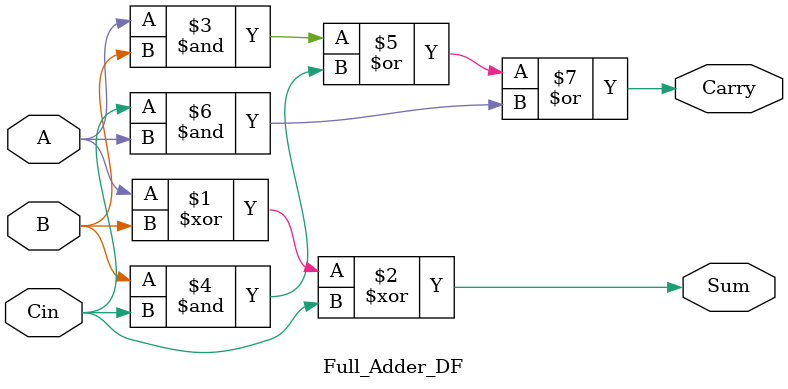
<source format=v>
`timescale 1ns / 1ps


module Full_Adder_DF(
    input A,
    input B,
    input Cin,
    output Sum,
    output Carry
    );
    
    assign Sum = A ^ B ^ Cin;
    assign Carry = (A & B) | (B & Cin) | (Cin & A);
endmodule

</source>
================
**WORK ORDER**
Using the material above, report each line where "assign" occurs.

**TASK RESULT**
    assign Sum = A ^ B ^ Cin;
    assign Carry = (A & B) | (B & Cin) | (Cin & A);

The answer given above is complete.